Evaluator agents are clearly the future of reinforcement learning. At some point, training on static data, or even LLM-generated data that is created without reference to the model being trained, is just going to provide too little signal to be useful.

My sense is that their evaluator agent framework is way too overcomplicated and that training a model to do (questions, target model answers) -> (new informative questions) is conceptually simpler and more likely to scale. You'd likely want to use RL or iterative DPO finetuning on some metric of success, analogously to the investigator agents framework.

Regarding safety implications: can this be applied to the problem of scalable oversight to elicit failure modes in superhuman settings? The main difficulty here is the lack of reliable evaluation signal.
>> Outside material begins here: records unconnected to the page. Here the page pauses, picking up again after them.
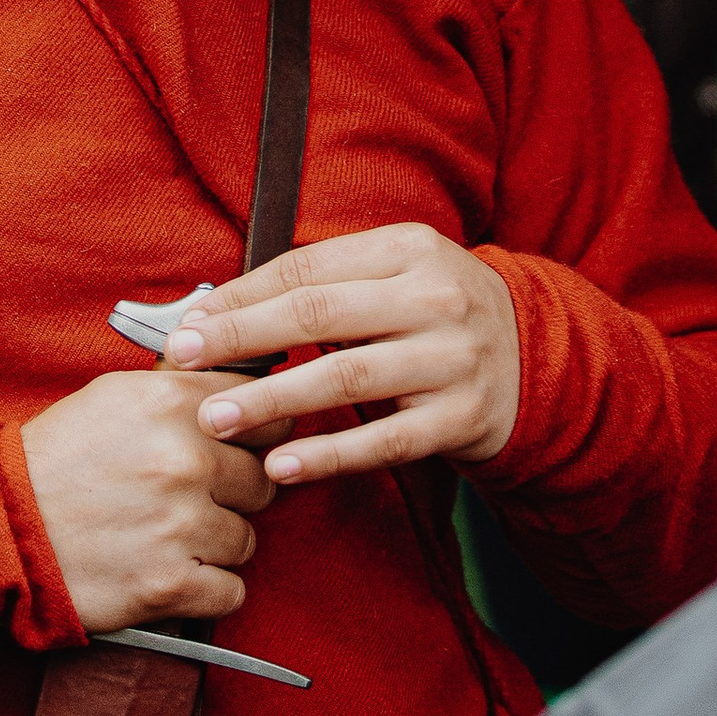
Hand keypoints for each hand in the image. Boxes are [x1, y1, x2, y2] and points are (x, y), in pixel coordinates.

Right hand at [21, 368, 274, 632]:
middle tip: (193, 500)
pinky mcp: (170, 585)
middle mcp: (184, 460)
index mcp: (172, 404)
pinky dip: (206, 590)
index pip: (265, 416)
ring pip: (246, 540)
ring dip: (215, 545)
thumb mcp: (115, 396)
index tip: (238, 450)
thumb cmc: (56, 459)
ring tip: (168, 537)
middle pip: (262, 480)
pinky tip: (172, 573)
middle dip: (234, 494)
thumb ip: (181, 389)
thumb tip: (240, 388)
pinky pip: (230, 592)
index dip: (255, 437)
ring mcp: (180, 525)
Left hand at [162, 226, 521, 484]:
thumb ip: (323, 285)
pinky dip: (329, 455)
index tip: (187, 322)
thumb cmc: (434, 315)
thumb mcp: (395, 274)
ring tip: (216, 418)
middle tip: (181, 361)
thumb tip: (218, 308)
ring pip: (347, 378)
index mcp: (407, 248)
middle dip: (241, 338)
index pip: (307, 269)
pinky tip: (281, 467)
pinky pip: (385, 441)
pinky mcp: (462, 418)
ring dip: (273, 400)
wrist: (535, 360)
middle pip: (319, 316)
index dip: (240, 296)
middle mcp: (434, 298)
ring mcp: (452, 359)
Searching for questions is complementary to "getting any signal on a question at all if we can't check directly". My view is that ~all promising approaches on the latter take some form of consistency checks.

Links

• A simple, three-layer mental model of LLM psychology.

• Position: Don't use the CLT in LLM evals with fewer than a few hundred datapoints.

• Someone made a spreadsheet of models, capabilities, and costs. Suprisingly detailed stuff.